Most years, I seem to end the year with some kind of a theme on my heart for the coming year.  And over the years I've come to recognize that as the Spirit working in my heart.  It's never about fixing anything, it's always about growth...  One year the song, "Give Me Your Eyes," by Brandon Heath, captured my heart and that became my prayer for the year...  It was that year that I went to a garbage dump in Africa to meet mothers and grandmothers who went there to feed their children.  It was that year, more than ever before, that I began to see others with His eyes...  compassion and mercy grew.  One year He gently showed me where I was not living in freedom, and while that continues to be a daily journey, my heart soars more than ever before.  Another year it was about joy, that year was a year of healing and forgiveness...  I could go on and on...

But maybe, for the first time ever, it has been a deep conviction of sin that has brought me to my theme, my prayer and pursuit for 2014.

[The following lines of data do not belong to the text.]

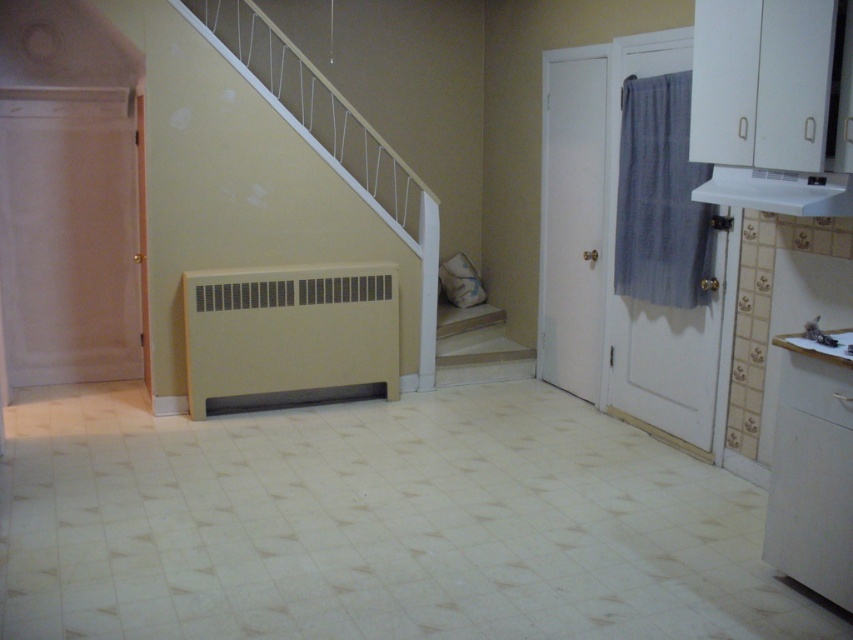
Question: Can you confirm if white matte dishwasher at lower right is smaller than wooden staircase at center?

Choices:
 (A) no
 (B) yes

Answer: (B)

Question: Among these points, which one is farthest from the camera?

Choices:
 (A) (444, 307)
 (B) (225, 316)

Answer: (A)

Question: Which point appears closest to the camera in this image?

Choices:
 (A) (830, 524)
 (B) (283, 282)
 (C) (454, 369)

Answer: (A)

Question: Observing the image, what is the correct spatial positioning of beige matte radiator at lower center in reference to wooden staircase at center?

Choices:
 (A) below
 (B) above

Answer: (B)

Question: Among these points, which one is nearest to the camera?

Choices:
 (A) (824, 516)
 (B) (445, 326)
 (C) (227, 369)

Answer: (A)

Question: Can you confirm if beige matte radiator at lower center is positioned above white matte dishwasher at lower right?

Choices:
 (A) yes
 (B) no

Answer: (A)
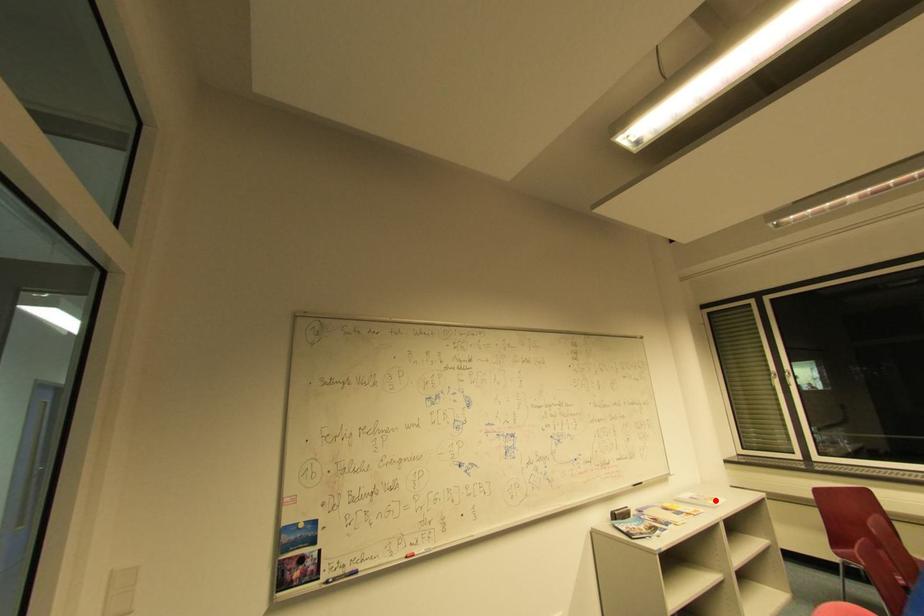
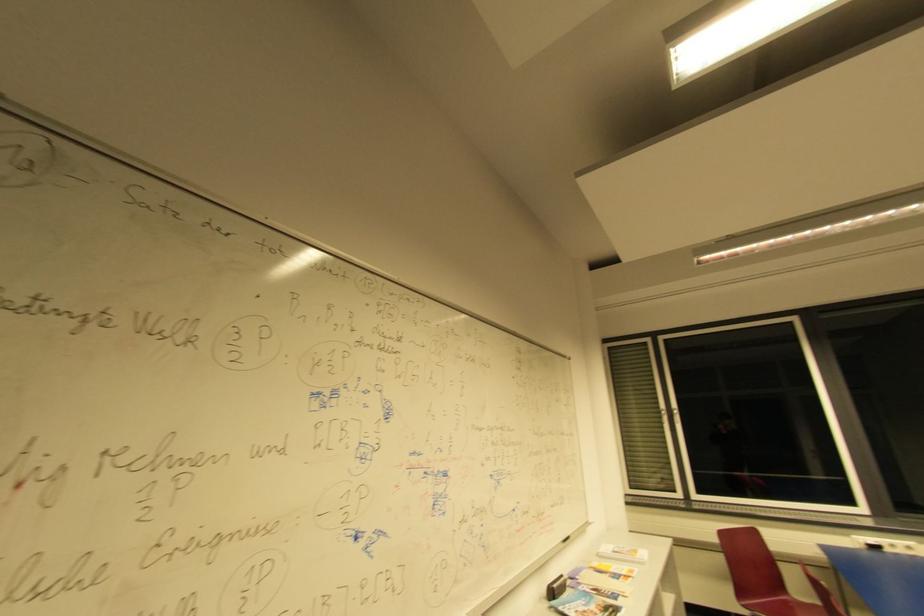
The point at the highlighted location is marked in the first image. Where is the corresponding point in the second image?

(640, 553)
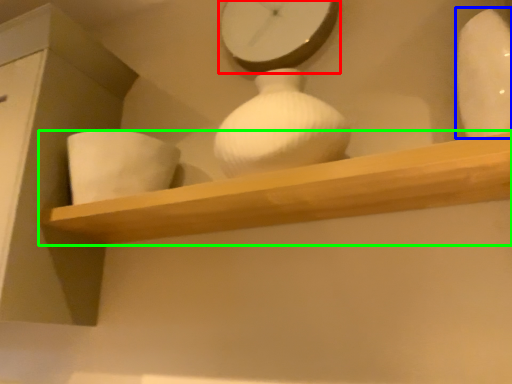
Question: Estimate the real-world distances between objects in this image. Which object is farther from clock (highlighted by a red box), vase (highlighted by a blue box) or shelf (highlighted by a green box)?

Choices:
 (A) vase
 (B) shelf

Answer: (B)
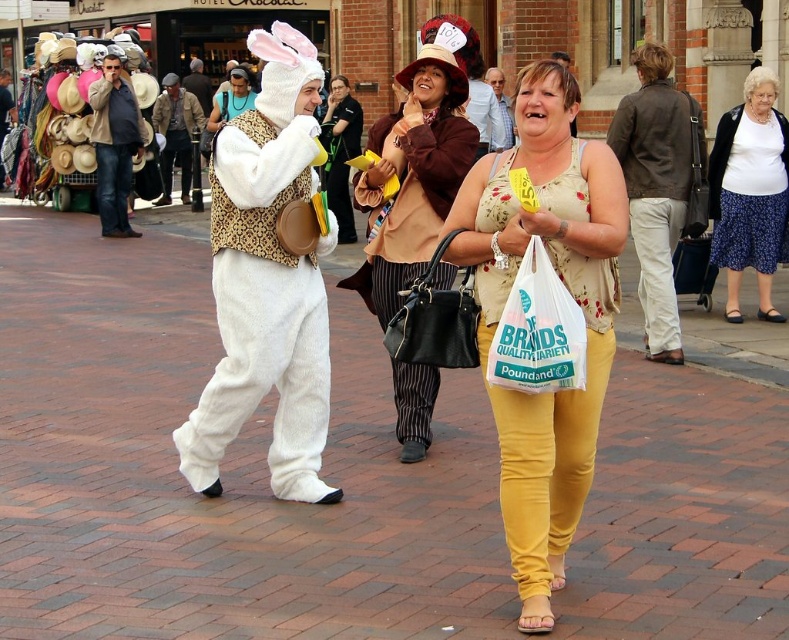
You are a photographer standing in the street scene. You want to take a photo that includes both the brick pavement at center and the brown leather jacket at upper right. Which object should you focus on first to ensure both are in the frame?

Since the brick pavement at center is closer to the viewer than the brown leather jacket at upper right, you should focus on the brick pavement at center first to ensure both are in the frame.

You are standing in the street scene and want to determine which of the two points, point [496,230] or point [111,157], is closer to you. Based on the scene description, which point is nearer?

Point [496,230] is closer to the viewer than point [111,157].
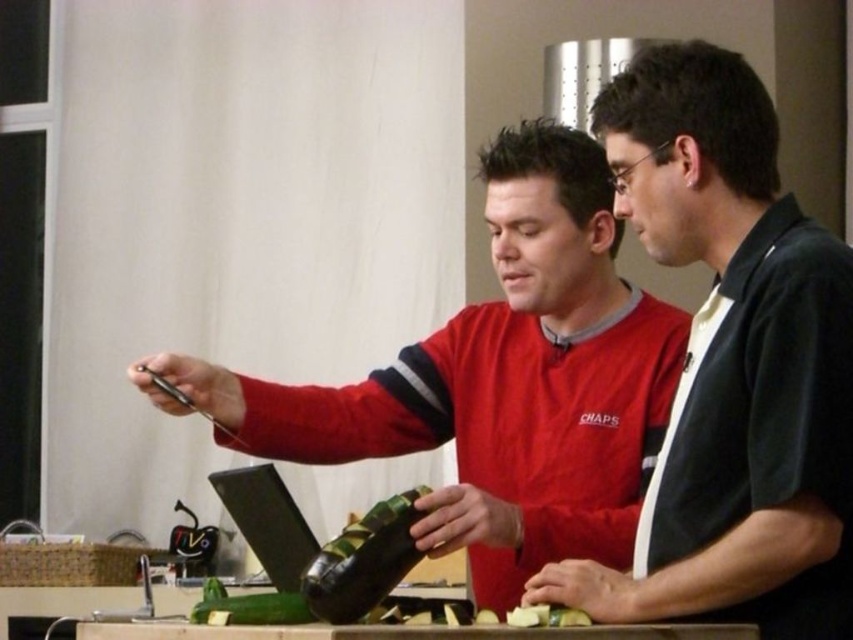
Looking at this image, you are a photographer positioned behind the camera, aiming to capture a clear shot of both the black matte shirt at center and the red fabric shirt at center. Since the camera can only focus on one subject at a time, which subject should you choose to ensure the other remains partially visible but still recognizable?

The black matte shirt at center is in front of the red fabric shirt at center, so you should focus on the black matte shirt at center to ensure the red fabric shirt at center remains partially visible behind it.

You are a photographer trying to capture both the black matte shirt at center and the red fabric shirt at center in a single frame. Based on their heights, which shirt should you position closer to the camera to ensure both are fully visible?

Since the black matte shirt at center is shorter than the red fabric shirt at center, you should position the black matte shirt at center closer to the camera to ensure both are fully visible in the frame.

You are a chef in a kitchen and need to reach both the black matte shirt at center and the green matte bottle at center. Which object should you move first to access the other?

The black matte shirt at center is positioned on the right side of the green matte shirt at center. Therefore, to access the green matte bottle at center first, you should move the black matte shirt at center out of the way.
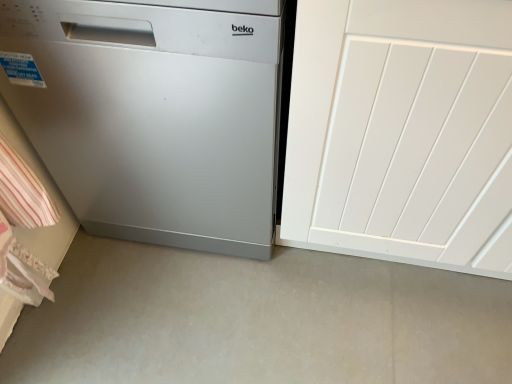
The width and height of the screenshot is (512, 384). What do you see at coordinates (402, 133) in the screenshot?
I see `white painted wood door at right` at bounding box center [402, 133].

At what (x,y) coordinates should I click in order to perform the action: click on white painted wood door at right. Please return your answer as a coordinate pair (x, y). Looking at the image, I should click on (402, 133).

Where is `satin silver dishwasher at left`? The image size is (512, 384). satin silver dishwasher at left is located at coordinates (153, 115).

What do you see at coordinates (153, 115) in the screenshot? This screenshot has width=512, height=384. I see `satin silver dishwasher at left` at bounding box center [153, 115].

Where is `white painted wood door at right`? Image resolution: width=512 pixels, height=384 pixels. white painted wood door at right is located at coordinates (402, 133).

Does white painted wood door at right appear on the left side of satin silver dishwasher at left?

No, white painted wood door at right is not to the left of satin silver dishwasher at left.

Is white painted wood door at right further to camera compared to satin silver dishwasher at left?

No, white painted wood door at right is in front of satin silver dishwasher at left.

Is point (490, 23) closer to viewer compared to point (96, 160)?

That is True.

From the image's perspective, relative to satin silver dishwasher at left, is white painted wood door at right above or below?

white painted wood door at right is situated lower than satin silver dishwasher at left in the image.

From a real-world perspective, between white painted wood door at right and satin silver dishwasher at left, who is vertically higher?

From a 3D spatial view, white painted wood door at right is above.

Which object is thinner, white painted wood door at right or satin silver dishwasher at left?

satin silver dishwasher at left.

Considering the relative sizes of white painted wood door at right and satin silver dishwasher at left in the image provided, is white painted wood door at right shorter than satin silver dishwasher at left?

No, white painted wood door at right is not shorter than satin silver dishwasher at left.

Can you confirm if white painted wood door at right is bigger than satin silver dishwasher at left?

Yes, white painted wood door at right is bigger than satin silver dishwasher at left.

Choose the correct answer: Is white painted wood door at right inside satin silver dishwasher at left or outside it?

The correct answer is: outside.

Would you consider white painted wood door at right to be distant from satin silver dishwasher at left?

white painted wood door at right is actually quite close to satin silver dishwasher at left.

Is white painted wood door at right positioned with its back to satin silver dishwasher at left?

No.

What's the angular difference between white painted wood door at right and satin silver dishwasher at left's facing directions?

The facing directions of white painted wood door at right and satin silver dishwasher at left are 0.000144 degrees apart.

How far apart are white painted wood door at right and satin silver dishwasher at left?

They are 11.31 inches apart.

Where is `home appliance that appears behind the white painted wood door at right`? This screenshot has width=512, height=384. home appliance that appears behind the white painted wood door at right is located at coordinates (153, 115).

Which object is positioned more to the left, satin silver dishwasher at left or white painted wood door at right?

Positioned to the left is satin silver dishwasher at left.

Relative to white painted wood door at right, is satin silver dishwasher at left in front or behind?

Visually, satin silver dishwasher at left is located behind white painted wood door at right.

Does point (159, 20) lie in front of point (464, 167)?

Yes, point (159, 20) is closer to viewer.

From the image's perspective, is satin silver dishwasher at left beneath white painted wood door at right?

No.

From a real-world perspective, which object stands above the other?

In real-world perspective, white painted wood door at right is above.

Which of these two, satin silver dishwasher at left or white painted wood door at right, is wider?

white painted wood door at right.

Can you confirm if satin silver dishwasher at left is shorter than white painted wood door at right?

Yes, satin silver dishwasher at left is shorter than white painted wood door at right.

Does satin silver dishwasher at left have a smaller size compared to white painted wood door at right?

Yes.

Does satin silver dishwasher at left contain white painted wood door at right?

No, white painted wood door at right is not a part of satin silver dishwasher at left.

Is satin silver dishwasher at left next to white painted wood door at right and touching it?

satin silver dishwasher at left and white painted wood door at right are not in contact.

Is satin silver dishwasher at left aimed at white painted wood door at right?

No, satin silver dishwasher at left is not facing towards white painted wood door at right.

Locate an element on the screen. This screenshot has height=384, width=512. home appliance above the white painted wood door at right (from the image's perspective) is located at coordinates (153, 115).

Locate an element on the screen. door in front of the satin silver dishwasher at left is located at coordinates coord(402,133).

The width and height of the screenshot is (512, 384). I want to click on home appliance lying behind the white painted wood door at right, so click(153, 115).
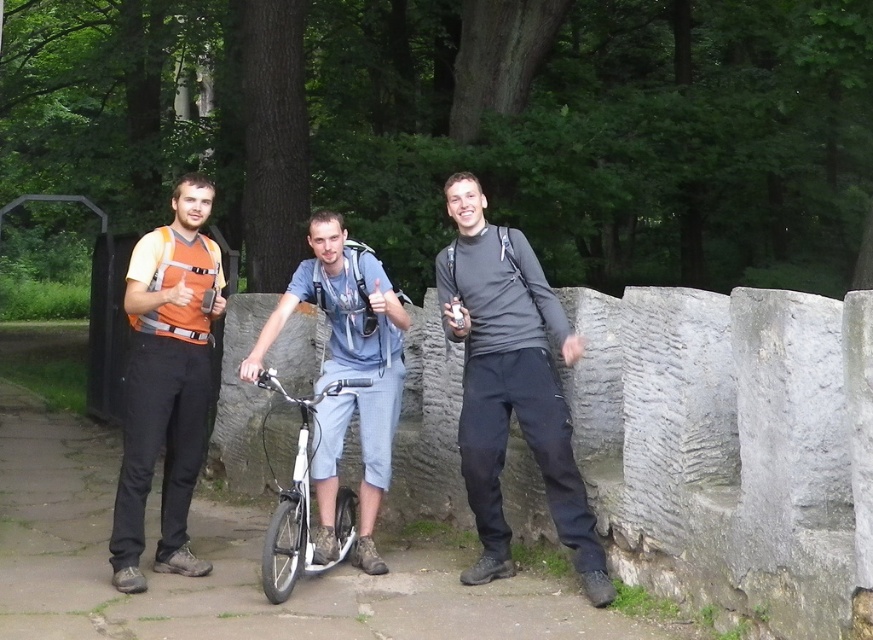
Question: Which point is closer to the camera?

Choices:
 (A) denim shorts at center
 (B) white matte bicycle at center

Answer: (B)

Question: Can you confirm if dark gray matte pants at center is positioned to the right of denim shorts at center?

Choices:
 (A) yes
 (B) no

Answer: (A)

Question: Which of the following is the closest to the observer?

Choices:
 (A) (306, 460)
 (B) (475, 444)
 (C) (355, 259)

Answer: (B)

Question: Among these points, which one is farthest from the camera?

Choices:
 (A) (277, 586)
 (B) (528, 440)

Answer: (B)

Question: Is dark gray matte pants at center smaller than matte orange shirt at left?

Choices:
 (A) no
 (B) yes

Answer: (A)

Question: Does denim shorts at center come in front of white matte bicycle at center?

What God has been showing me is that, sadly, far too often the song that characterizes some areas of my life is "I Did It My Way."  The section of lyrics that really hit home are these... "I planned each charted course, each careful step along the byway.  And more, much more than this, I did it my way.  Yes, there were times, I'm sure you knew, when I bit off more than I could chew.  But through it all, when there was doubt, I ate it up and spit it out.  I faced it all, and I stood tall, and did it my way."

It's funny, this song doesn't characterize EVERY single area of my life, in fact, it's probably only overwhelmingly true of a few, but what God is showing me is that even if it's only true of ONE area, it impacts my relationship with Him and steals my joy and peace...  One bad apple really can spoil the bunch!

The bottom line is, God wants our best and as our Creator, He knows what is best.  Through His Word, He has given us principles and truths that reveal His way...  Through the Holy Spirit, just as Rick talked about, He will speak to our hearts and guide us in His way...  If we will surrender our lives to Him and commit to knowing and seeking Him and living His way, we will find our lives overflowing with peace, joy and all that comes from living the abundant life.

As I look forward to 2014, it is time to get some areas back on track...  I'm sure it won't be easy because there are consequences when I choose "my way"...  I'm sure I'll be tempted to give up and go back to "my way."  But I pray that on December 31, 2014, I will look back on 2014 with a smile, and with my heart full of joy and peace and deep gratitude (because it will be His grace that enables me, equips me and empowers me) and I will sing, "I Did It HIS Way."